We’ve played with various models. We’ve used EfficientPose, a 2 stage mask-RCNN followed by either a direct to pose ML or a geometry based algorithm, or currently a key point based approach followed by a geometry algorithm. Your mileage will vary. We like the key point as it’s human explainable for failure modes - and seems easier to understand how to identify ways to further train the model to fix those failures.

So I would recommend using replicator to create a boat-ton of synthetic images to train on and work from there.

Example image:

Thanks a lot for such a quick and detailed reply.
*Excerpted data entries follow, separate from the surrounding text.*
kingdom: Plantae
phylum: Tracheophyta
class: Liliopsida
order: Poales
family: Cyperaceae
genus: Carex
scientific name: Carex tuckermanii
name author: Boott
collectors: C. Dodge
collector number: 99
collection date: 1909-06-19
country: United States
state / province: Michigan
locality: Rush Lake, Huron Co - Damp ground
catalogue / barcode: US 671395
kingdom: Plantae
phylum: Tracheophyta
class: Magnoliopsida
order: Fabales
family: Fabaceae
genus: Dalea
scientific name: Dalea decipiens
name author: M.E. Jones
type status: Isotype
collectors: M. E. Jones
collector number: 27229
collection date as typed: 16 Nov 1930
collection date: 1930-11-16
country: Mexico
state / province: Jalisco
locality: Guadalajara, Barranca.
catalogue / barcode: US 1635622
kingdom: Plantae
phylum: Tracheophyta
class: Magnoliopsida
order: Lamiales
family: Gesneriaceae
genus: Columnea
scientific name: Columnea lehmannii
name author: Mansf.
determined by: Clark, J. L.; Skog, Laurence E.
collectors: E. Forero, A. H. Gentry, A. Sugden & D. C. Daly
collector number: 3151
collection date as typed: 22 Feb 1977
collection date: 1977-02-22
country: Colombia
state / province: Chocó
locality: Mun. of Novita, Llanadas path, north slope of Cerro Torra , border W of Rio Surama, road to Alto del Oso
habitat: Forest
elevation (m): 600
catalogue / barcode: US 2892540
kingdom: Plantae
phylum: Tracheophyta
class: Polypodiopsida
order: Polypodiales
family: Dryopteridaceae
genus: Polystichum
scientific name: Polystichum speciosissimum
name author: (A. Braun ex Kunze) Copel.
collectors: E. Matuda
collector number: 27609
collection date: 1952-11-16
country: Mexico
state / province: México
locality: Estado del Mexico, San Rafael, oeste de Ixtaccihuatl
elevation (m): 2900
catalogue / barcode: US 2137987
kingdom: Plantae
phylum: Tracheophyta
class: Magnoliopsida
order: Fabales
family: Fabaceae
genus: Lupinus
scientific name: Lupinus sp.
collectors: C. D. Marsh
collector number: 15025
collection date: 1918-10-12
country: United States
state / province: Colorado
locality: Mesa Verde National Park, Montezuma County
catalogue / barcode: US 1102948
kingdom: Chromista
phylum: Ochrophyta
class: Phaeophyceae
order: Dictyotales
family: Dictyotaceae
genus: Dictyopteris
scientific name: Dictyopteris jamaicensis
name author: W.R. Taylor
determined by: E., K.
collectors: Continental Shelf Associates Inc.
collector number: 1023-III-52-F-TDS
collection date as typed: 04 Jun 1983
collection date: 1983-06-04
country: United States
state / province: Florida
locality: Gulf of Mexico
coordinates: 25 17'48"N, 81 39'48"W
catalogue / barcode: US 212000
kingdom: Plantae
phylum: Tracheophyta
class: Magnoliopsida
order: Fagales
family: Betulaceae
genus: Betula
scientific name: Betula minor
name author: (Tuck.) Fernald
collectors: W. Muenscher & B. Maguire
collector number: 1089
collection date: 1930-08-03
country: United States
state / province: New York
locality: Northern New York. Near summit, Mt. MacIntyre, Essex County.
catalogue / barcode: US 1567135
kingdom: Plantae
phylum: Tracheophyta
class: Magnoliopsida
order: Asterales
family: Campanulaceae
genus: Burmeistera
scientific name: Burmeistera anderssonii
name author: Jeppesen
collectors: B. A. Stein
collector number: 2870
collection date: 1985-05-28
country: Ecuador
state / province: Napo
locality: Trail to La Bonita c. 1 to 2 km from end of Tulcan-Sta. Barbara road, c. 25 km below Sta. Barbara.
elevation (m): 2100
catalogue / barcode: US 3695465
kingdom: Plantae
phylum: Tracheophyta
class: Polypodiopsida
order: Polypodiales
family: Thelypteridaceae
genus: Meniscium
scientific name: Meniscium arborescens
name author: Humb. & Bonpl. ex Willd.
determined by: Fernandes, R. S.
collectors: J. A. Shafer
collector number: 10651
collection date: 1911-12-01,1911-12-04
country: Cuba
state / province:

I have few more questions please bear with me as I am new to this.

  1. For pose-related models is a camera pose required? (As you mentioned to keep the camera fixed)
  2. When I calculated the camera intrinsic matrix (using this guide) to convert the depth image to pointcloud, I noticed that it is not accurate. How are you calculating the camera intrinsic matrix ?

Is a camera pose required. Well, yes. You want the ground truth position of whatever you’re looking at in relation to the camera.

To get the camera matrix, I cheated. I used another method that works and outputs the camera pose (incl intrinsic matrix). section 2.6 on page https://docs.omniverse.nvidia.com/app_isaacsim/app_isaacsim/tutorial_replicator_recorder.html - except my code is:

import omni.replicator.core as rep

with rep.new_layer():
camera = rep.create.camera()
with rep.trigger.on_frame():
with camera:
rep.modify.pose(
position=(0.0,0.0,0.35),
rotation=(0, 0, 180),
)

Hi @peter.gaston. I thank you for replying so quickly with all the details.

I assume that you are using transform data from “3D bounding box” to get the rotation and translation of the object. Were you able to achieve good accuracy using the synthetic data ?

If you mean good accuracy from the transforms, yes. Spot on. Simple matrix multiplication. threeDXForm is the 3d transform from Isaac. camTransform is what Isaac would return if they had implemented that.

        self.fixedXf = np.matmul(self.palletFacePts,self.threeDXForm)
        self.camPalletPts = np.matmul(self.fixedXf,self.camTransform)

If you mean good pose data, that depends on the algorithm. I currently use a two-stage approach. First stage is key points - they’re averaging 1-2 pixels off (L2) which is very good, all things considering. Then I do some geometry to get pose - which is fine. So meeting targets at present. My ML algorithm has an input of 1/3 the size of the image - so that loses pixels. And of course one can always be off one pixel due to rounding. And the ML key point itself can lose. So all in, I’m happy.